Polizeieinsatz Veranstaltung Skatepark Fröttmaning
Anfrage Stadtrats-Mitglieder Marie Burneleit, Stefan Jagel, Thomas Lechner und Brigitte Wolf (DIE LINKE. / Die PARTEI Stadtratsfraktion) vom 20.9.2022
Antwort Kreisverwaltungsreferentin Dr. Hanna Sammüller-Gradl:
Danke für Ihre Anfrage vom 20.9.2022, in der Sie anführen und Kritik darüber aussprechen, dass die Polizei beim Rave am Skatepark Fröttmaning am 2.9. und 3.9.2022 mit großer Präsenz auftrat, obwohl die Veranstaltung von der Stadt über das Jugendkulturwerk gefördert wurde. In diesem Schreiben tragen Sie auch vor, dass Veranstaltungen der jungen Kollektive seitens der Polizei ausgebremst würden und die Veranstalter*innen deshalb nicht wüssten, ob sie weiterhin Veranstaltungen durchführen möchten.

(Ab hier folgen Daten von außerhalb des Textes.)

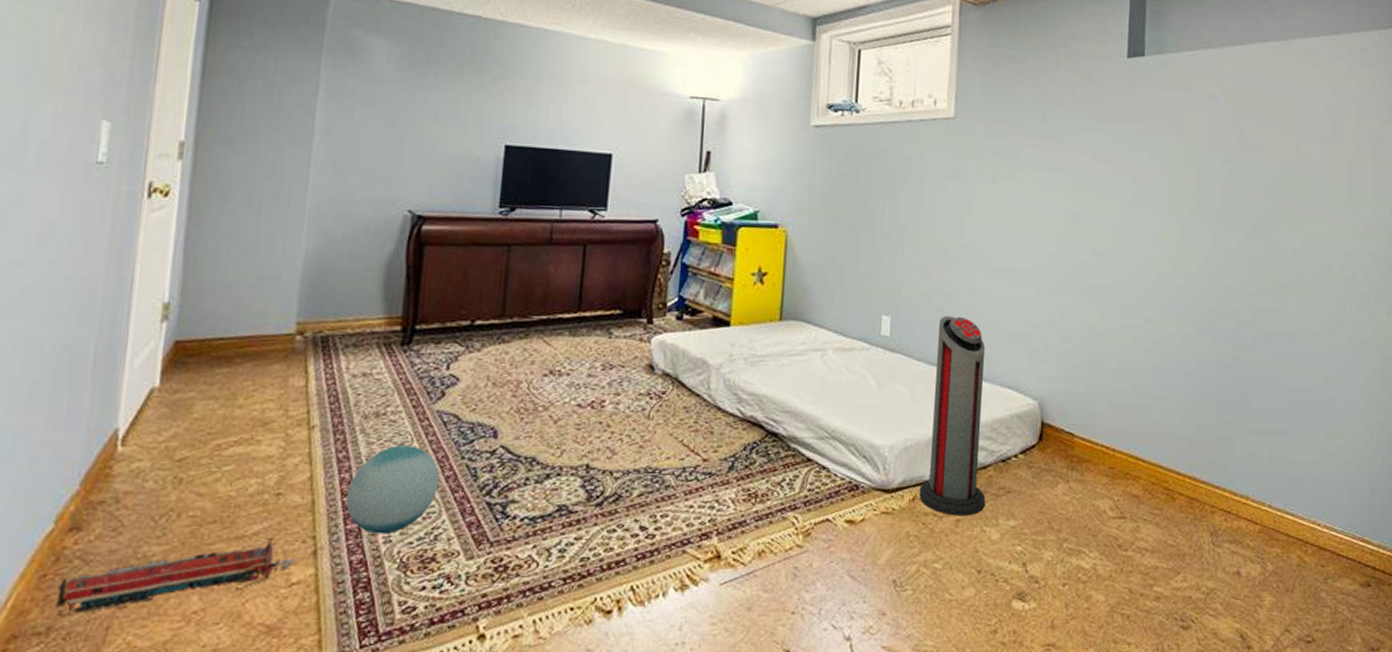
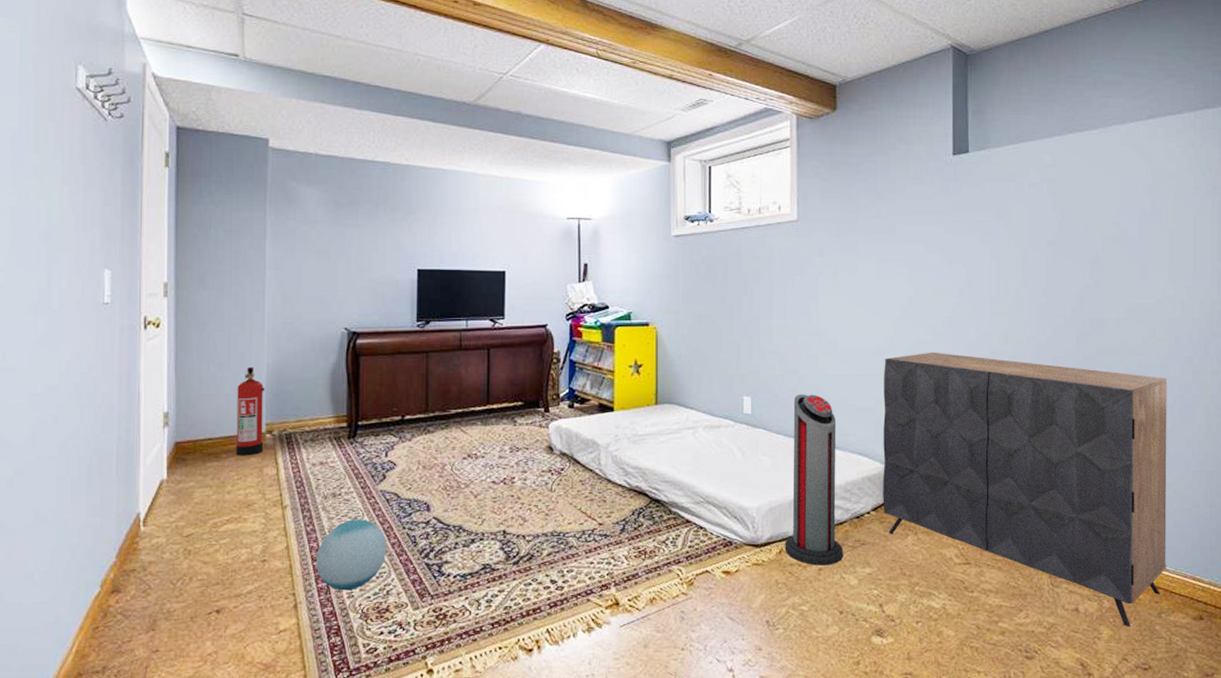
toy train: present [56,537,296,617] -> none [107,594,282,659]
fire extinguisher: none [254,251,300,362] -> present [236,366,265,456]
dresser: none [1032,274,1342,594] -> present [883,352,1167,627]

Mit Ihrer Anfrage bitten Sie Herrn Oberbürgermeister Reiter, das Kreisverwaltungsreferat und das Polizeipräsidium München die folgenden 15 Fragen zur Veranstaltung am 2.9. und 3.9.2022 zu beantworten.
Zur Veranstaltung darf ich kurz ausführen, dass die öffentliche Veranstaltung als Open Air Tanzveranstaltung mit elektronischer Musik, Bushbash und Syndikat Session Open Air für max. 500 gleichzeitig anwesende Personen angezeigt wurde. Dazu sollte die Fläche am Skatepark Fröttmaning am Fuße des Fröttmaninger Bergs bis dahin zum ersten Mal mit einer Open-Air-Tanzveranstaltung bespielt werden. Das Veranstaltungs- und Versammlungsbüro des Kreisverwaltungsreferates (KVR-VVB) hat die Veranstaltung nach Einbindung der betroffenen Fachdienststellen und der Polizei genehmigt.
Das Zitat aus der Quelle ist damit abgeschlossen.